| What you are asked to do |
Look through the lines below and copy each one that includes "Handler".

| Exercise data |
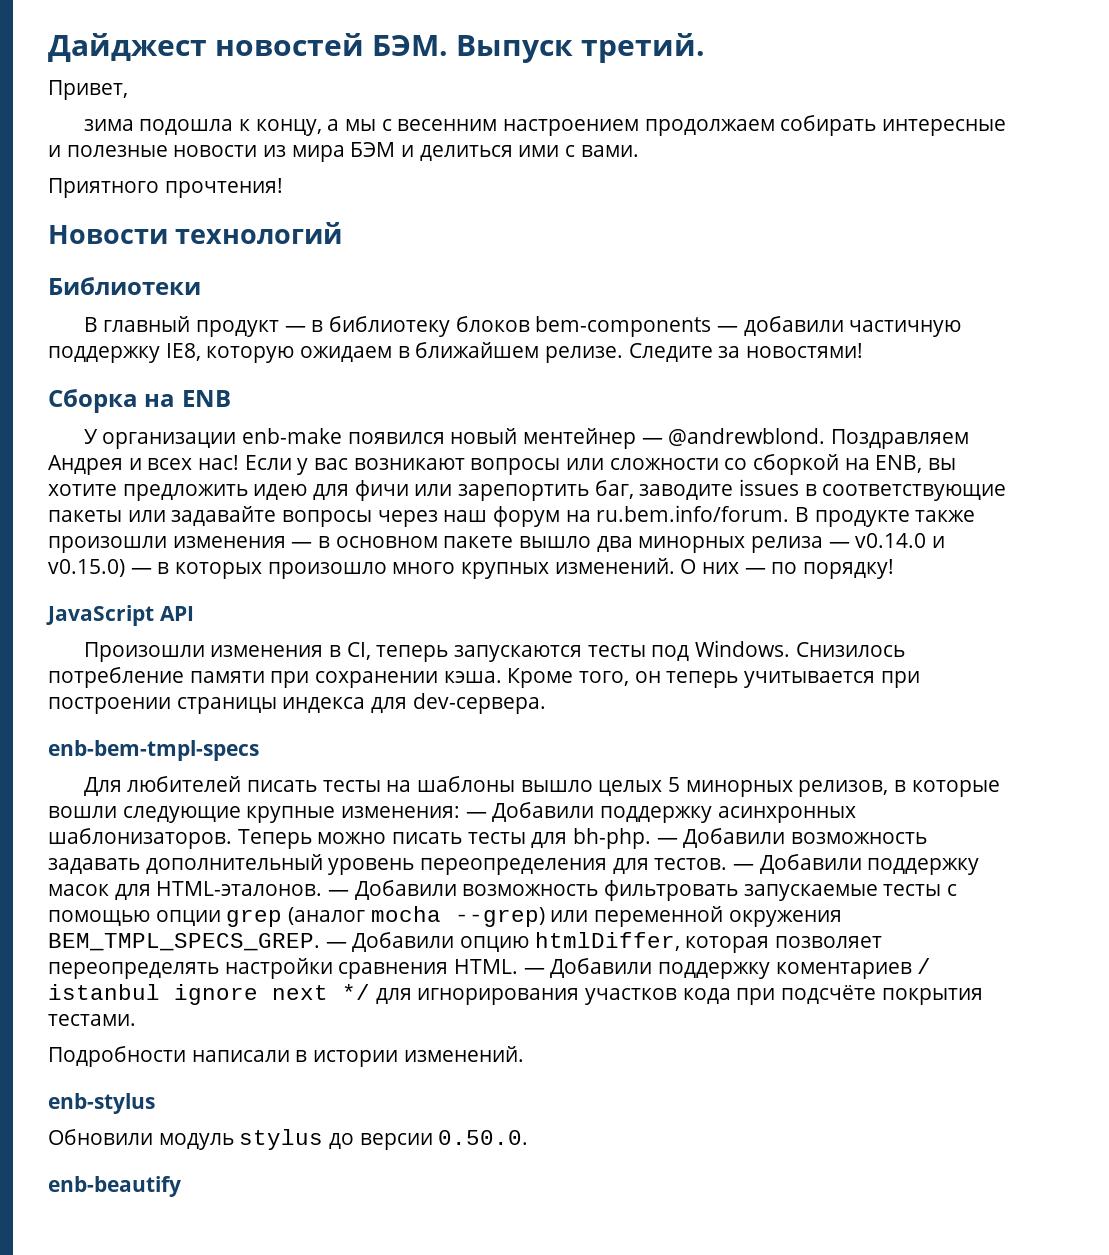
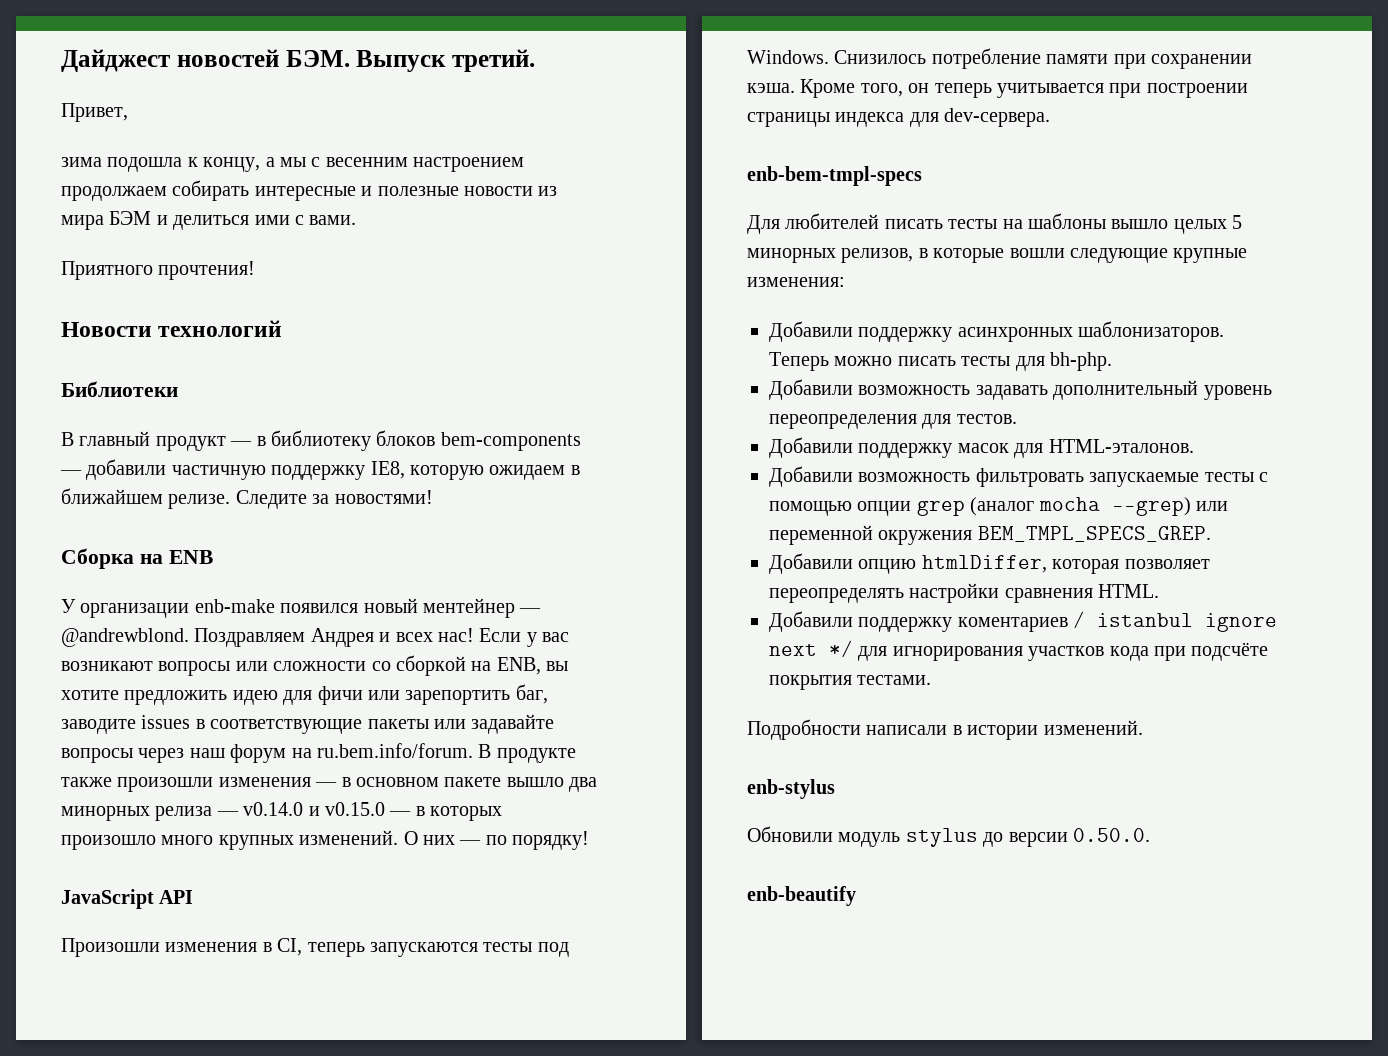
[48,559,125,577] v0.15.0) -> [325,802,385,816] v0.15.0
[465,812,487,818] — -> (845, 282) //
[656,838,678,844] — -> (1112, 361) //
[733,864,755,870] — -> (1017, 419) //
[328,890,350,896] — -> (1194, 446) //
[325,942,347,948] — -> (1211, 534) //
[523,968,545,974] — -> (1160, 591) //

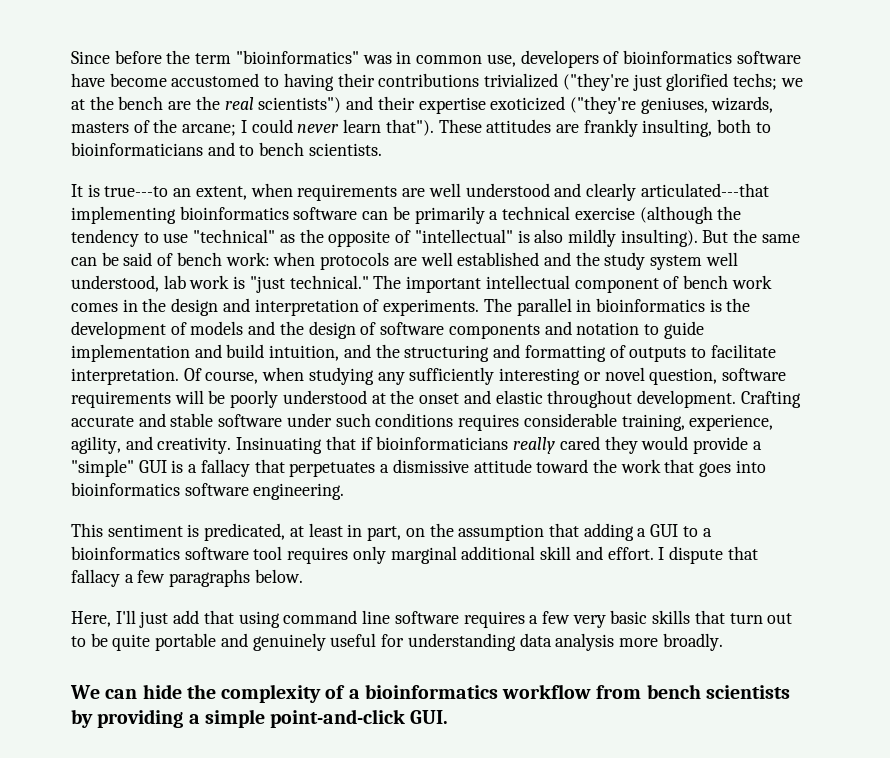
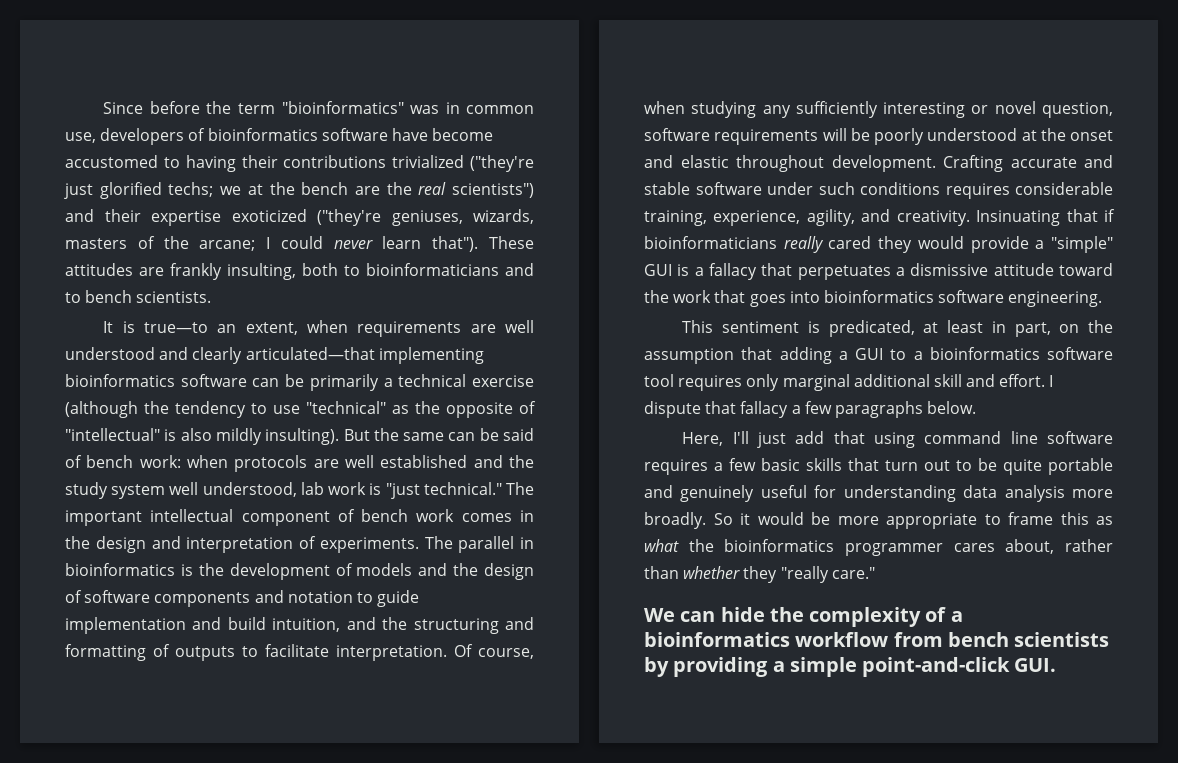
[104,186,169,197] true---to -> [144,322,209,333] true—to
[640,183,769,197] articulated---that -> [245,347,375,360] articulated—that
[572,615,606,628] very -> (756, 464) none
(723, 642) none -> [713,512,1113,529] [644,539,1113,556] [644,566,875,583] So it would be more appropriate to frame this as what the bioinformatics programmer cares about, rather than whether they "really care."

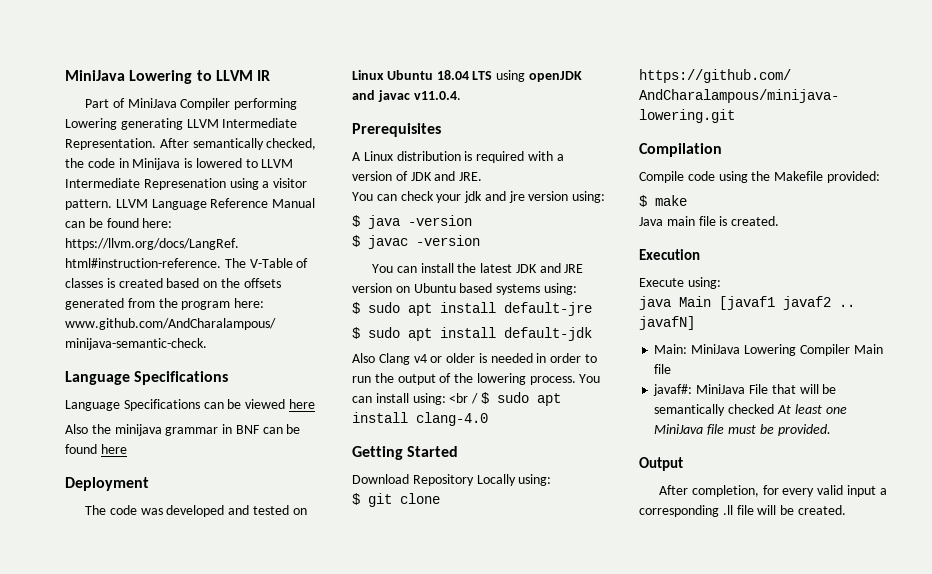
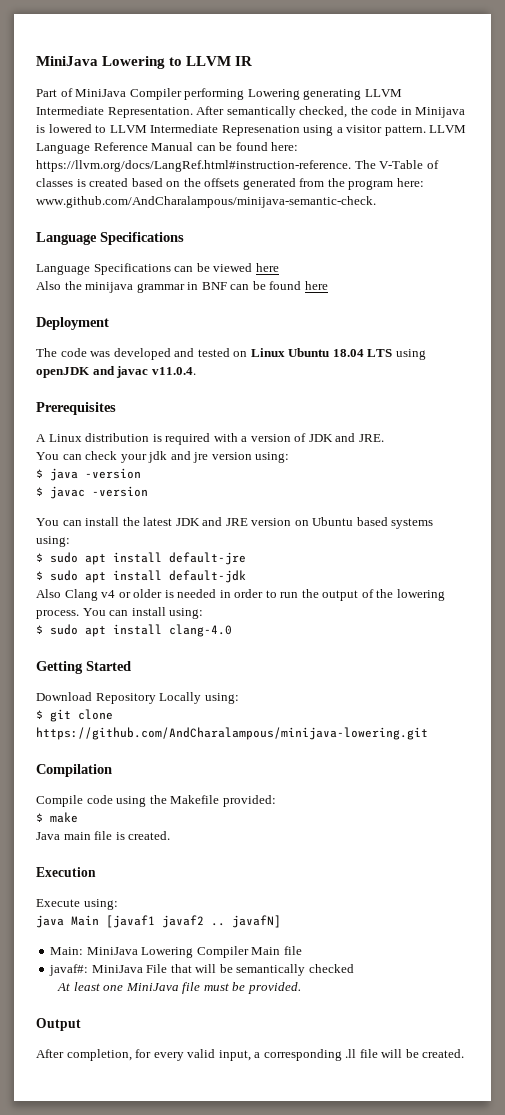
[449,393,479,404] <br / -> (204, 613) //
(775, 409) none -> (354, 968) //
[846,485,876,497] input -> [218,1050,251,1061] input,

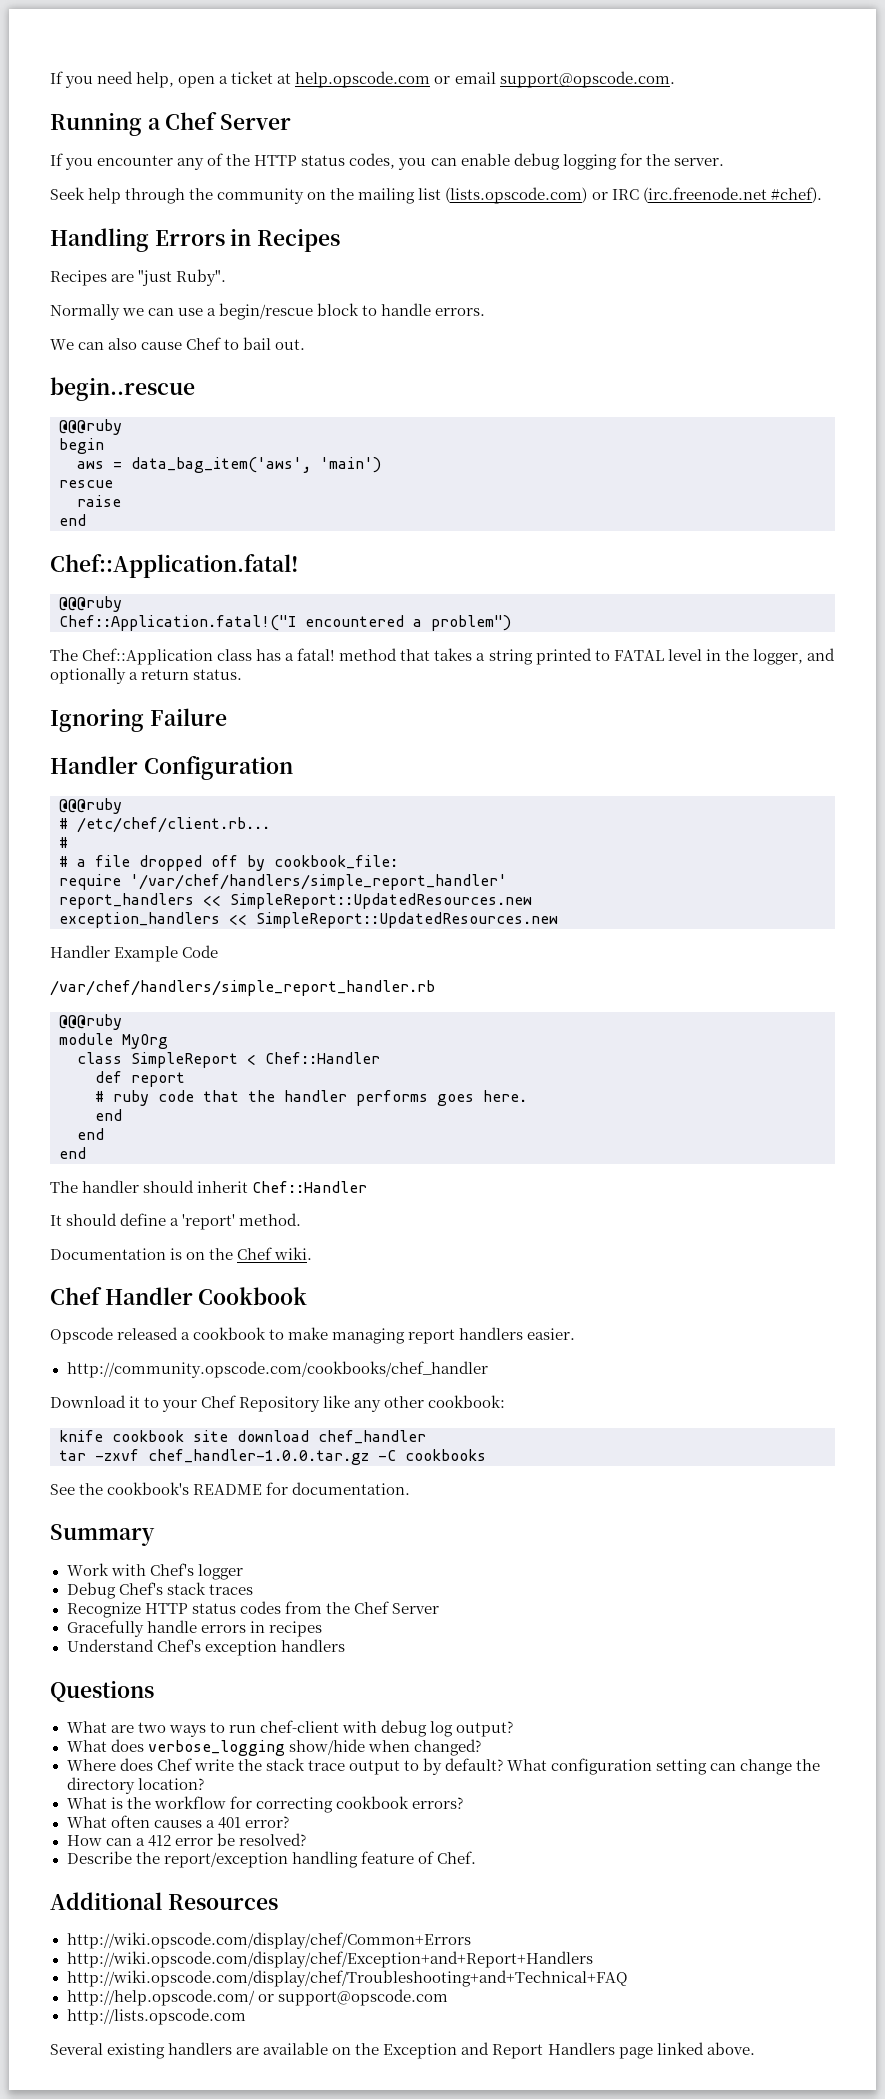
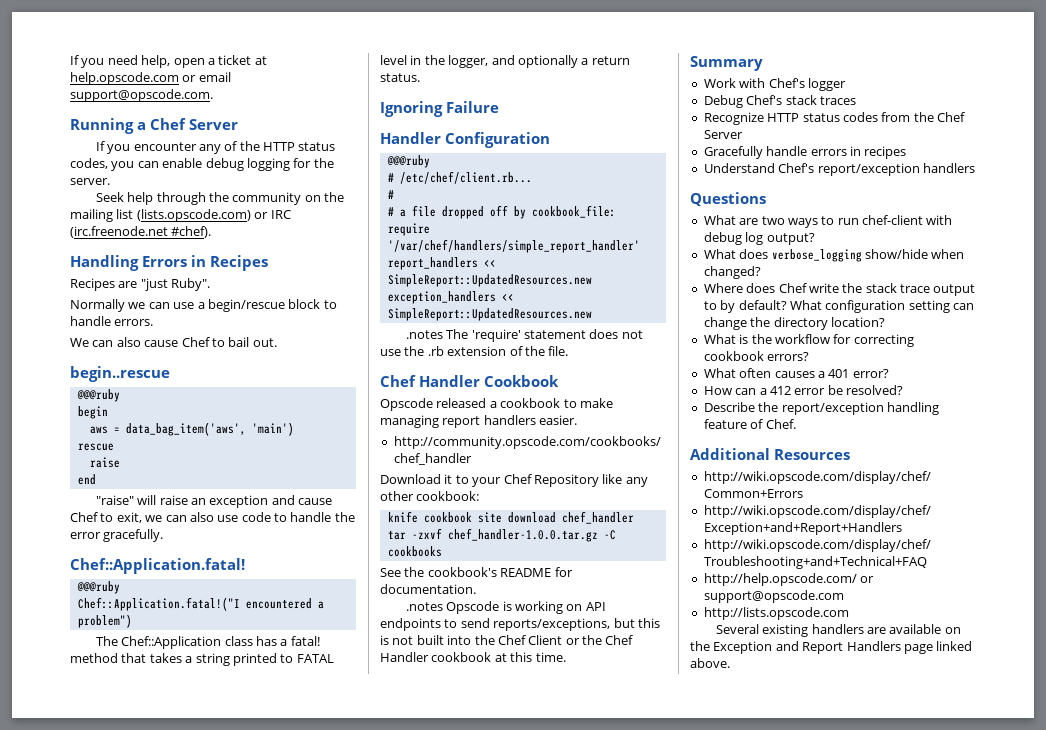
(86, 520) none -> [95,495,333,508] [70,512,355,523] [70,529,164,542] // "raise" will raise an exception and cause Chef to exit, we can also use code to handle the error gracefully.
[50,945,219,962] [50,980,435,996] [59,1014,122,1030] [59,1033,168,1049] [77,1052,380,1068] [95,1071,185,1087] [95,1090,527,1106] [95,1109,122,1121] [77,1128,104,1140] [59,1147,86,1159] [50,1180,368,1193] [50,1213,302,1230] [50,1247,313,1260] Handler Example Code // /var/chef/handlers/simple_report_handler.rb // @@@ruby // module MyOrg // class SimpleReport < Chef::Handler // def report // # ruby code that the handler performs goes here. // end // end // end // The handler should inherit Chef::Handler // It should define a 'report' method. // Documentation is on the Chef wiki. -> [405,329,643,342] [380,346,569,356] .notes The 'require' statement does not use the .rb extension of the file.
(411, 1488) none -> [405,601,606,614] [380,618,660,631] [380,635,634,645] [380,652,566,662] // .notes Opscode is working on API endpoints to send reports/exceptions, but this is not built into the Chef Client or the Chef Handler cookbook at this time.
[204,1640,277,1656] exception -> [817,163,920,176] report/exception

| Solved problem |
[50,945,219,962] [50,980,435,996] [59,1014,122,1030] [59,1033,168,1049] [77,1052,380,1068] [95,1071,185,1087] [95,1090,527,1106] [95,1109,122,1121] [77,1128,104,1140] [59,1147,86,1159] [50,1180,368,1193] [50,1213,302,1230] [50,1247,313,1260] Handler Example Code // /var/chef/handlers/simple_report_handler.rb // @@@ruby // module MyOrg // class SimpleReport < Chef::Handler // def report // # ruby code that the handler performs goes here. // end // end // end // The handler should inherit Chef::Handler // It should define a 'report' method. // Documentation is on the Chef wiki. -> [405,329,643,342] [380,346,569,356] .notes The 'require' statement does not use the .rb extension of the file.
(411, 1488) none -> [405,601,606,614] [380,618,660,631] [380,635,634,645] [380,652,566,662] // .notes Opscode is working on API endpoints to send reports/exceptions, but this is not built into the Chef Client or the Chef Handler cookbook at this time.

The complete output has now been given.